(Dataset entries)
################
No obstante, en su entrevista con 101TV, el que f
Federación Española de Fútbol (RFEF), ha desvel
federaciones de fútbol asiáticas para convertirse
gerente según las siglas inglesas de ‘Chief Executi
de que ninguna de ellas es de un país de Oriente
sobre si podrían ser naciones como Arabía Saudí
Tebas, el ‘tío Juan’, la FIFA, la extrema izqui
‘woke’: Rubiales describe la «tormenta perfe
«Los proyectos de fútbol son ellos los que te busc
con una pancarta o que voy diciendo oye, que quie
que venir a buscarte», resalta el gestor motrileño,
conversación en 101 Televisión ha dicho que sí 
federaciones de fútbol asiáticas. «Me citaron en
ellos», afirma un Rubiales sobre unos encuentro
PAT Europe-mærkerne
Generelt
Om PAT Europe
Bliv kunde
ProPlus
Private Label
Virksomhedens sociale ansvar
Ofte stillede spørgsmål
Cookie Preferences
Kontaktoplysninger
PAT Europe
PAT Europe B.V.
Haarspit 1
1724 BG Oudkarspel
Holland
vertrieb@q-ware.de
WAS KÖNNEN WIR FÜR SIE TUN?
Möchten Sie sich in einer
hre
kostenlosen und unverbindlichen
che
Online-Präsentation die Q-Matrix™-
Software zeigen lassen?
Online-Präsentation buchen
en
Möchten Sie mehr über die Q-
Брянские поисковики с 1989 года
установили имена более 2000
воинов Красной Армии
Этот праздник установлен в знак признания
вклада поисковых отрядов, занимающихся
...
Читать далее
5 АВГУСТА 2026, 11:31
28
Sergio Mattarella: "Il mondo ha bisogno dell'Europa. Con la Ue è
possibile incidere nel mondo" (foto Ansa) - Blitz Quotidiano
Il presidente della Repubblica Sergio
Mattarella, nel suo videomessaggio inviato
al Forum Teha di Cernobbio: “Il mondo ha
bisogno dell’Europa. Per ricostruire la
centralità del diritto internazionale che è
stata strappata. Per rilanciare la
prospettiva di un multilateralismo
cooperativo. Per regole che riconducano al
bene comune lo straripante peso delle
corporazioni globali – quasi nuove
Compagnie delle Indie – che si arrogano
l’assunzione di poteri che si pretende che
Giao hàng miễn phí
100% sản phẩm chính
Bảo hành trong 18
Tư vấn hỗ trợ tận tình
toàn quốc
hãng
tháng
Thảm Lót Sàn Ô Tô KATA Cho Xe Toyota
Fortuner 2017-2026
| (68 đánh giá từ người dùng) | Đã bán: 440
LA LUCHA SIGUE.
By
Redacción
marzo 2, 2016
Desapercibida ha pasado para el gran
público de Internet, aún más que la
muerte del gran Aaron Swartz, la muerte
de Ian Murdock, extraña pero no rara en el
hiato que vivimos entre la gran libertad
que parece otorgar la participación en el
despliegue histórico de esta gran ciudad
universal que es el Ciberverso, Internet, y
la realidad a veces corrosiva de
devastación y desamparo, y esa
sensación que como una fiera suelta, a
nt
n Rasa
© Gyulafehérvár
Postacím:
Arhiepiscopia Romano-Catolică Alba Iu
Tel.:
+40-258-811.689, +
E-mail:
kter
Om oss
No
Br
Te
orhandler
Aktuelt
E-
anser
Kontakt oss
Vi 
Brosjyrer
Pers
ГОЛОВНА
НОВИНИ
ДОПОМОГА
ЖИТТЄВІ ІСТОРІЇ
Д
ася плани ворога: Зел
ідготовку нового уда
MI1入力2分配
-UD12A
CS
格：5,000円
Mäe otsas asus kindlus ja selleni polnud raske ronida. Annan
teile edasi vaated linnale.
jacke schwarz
################
## Requirement
Please copy out every line shown above, exactly.

## Result of this exercise
No obstante, en su entrevista con 101TV, el que f
Federación Española de Fútbol (RFEF), ha desvel
federaciones de fútbol asiáticas para convertirse
gerente según las siglas inglesas de ‘Chief Executi
de que ninguna de ellas es de un país de Oriente
sobre si podrían ser naciones como Arabía Saudí
Tebas, el ‘tío Juan’, la FIFA, la extrema izqui
‘woke’: Rubiales describe la «tormenta perfe
«Los proyectos de fútbol son ellos los que te busc
con una pancarta o que voy diciendo oye, que quie
que venir a buscarte», resalta el gestor motrileño,
conversación en 101 Televisión ha dicho que sí 
federaciones de fútbol asiáticas. «Me citaron en
ellos», afirma un Rubiales sobre unos encuentro
PAT Europe-mærkerne
Generelt
Om PAT Europe
Bliv kunde
ProPlus
Private Label
Virksomhedens sociale ansvar
Ofte stillede spørgsmål
Cookie Preferences
Kontaktoplysninger
PAT Europe
PAT Europe B.V.
Haarspit 1
1724 BG Oudkarspel
Holland
vertrieb@q-ware.de
WAS KÖNNEN WIR FÜR SIE TUN?
Möchten Sie sich in einer
hre
kostenlosen und unverbindlichen
che
Online-Präsentation die Q-Matrix™-
Software zeigen lassen?
Online-Präsentation buchen
en
Möchten Sie mehr über die Q-
Брянские поисковики с 1989 года
установили имена более 2000
воинов Красной Армии
Этот праздник установлен в знак признания
вклада поисковых отрядов, занимающихся
...
Читать далее
5 АВГУСТА 2026, 11:31
28
Sergio Mattarella: "Il mondo ha bisogno dell'Europa. Con la Ue è
possibile incidere nel mondo" (foto Ansa) - Blitz Quotidiano
Il presidente della Repubblica Sergio
Mattarella, nel suo videomessaggio inviato
al Forum Teha di Cernobbio: “Il mondo ha
bisogno dell’Europa. Per ricostruire la
centralità del diritto internazionale che è
stata strappata. Per rilanciare la
prospettiva di un multilateralismo
cooperativo. Per regole che riconducano al
bene comune lo straripante peso delle
corporazioni globali – quasi nuove
Compagnie delle Indie – che si arrogano
l’assunzione di poteri che si pretende che
Giao hàng miễn phí
100% sản phẩm chính
Bảo hành trong 18
Tư vấn hỗ trợ tận tình
toàn quốc
hãng
tháng
Thảm Lót Sàn Ô Tô KATA Cho Xe Toyota
Fortuner 2017-2026
| (68 đánh giá từ người dùng) | Đã bán: 440
LA LUCHA SIGUE.
By
Redacción
marzo 2, 2016
Desapercibida ha pasado para el gran
público de Internet, aún más que la
muerte del gran Aaron Swartz, la muerte
de Ian Murdock, extraña pero no rara en el
hiato que vivimos entre la gran libertad
que parece otorgar la participación en el
despliegue histórico de esta gran ciudad
universal que es el Ciberverso, Internet, y
la realidad a veces corrosiva de
devastación y desamparo, y esa
sensación que como una fiera suelta, a
nt
n Rasa
© Gyulafehérvár
Postacím:
Arhiepiscopia Romano-Catolică Alba Iu
Tel.:
+40-258-811.689, +
E-mail:
kter
Om oss
No
Br
Te
orhandler
Aktuelt
E-
anser
Kontakt oss
Vi 
Brosjyrer
Pers
ГОЛОВНА
НОВИНИ
ДОПОМОГА
ЖИТТЄВІ ІСТОРІЇ
Д
ася плани ворога: Зел
ідготовку нового уда
MI1入力2分配
-UD12A
CS
格：5,000円
Mäe otsas asus kindlus ja selleni polnud raske ronida. Annan
teile edasi vaated linnale.
jacke schwarz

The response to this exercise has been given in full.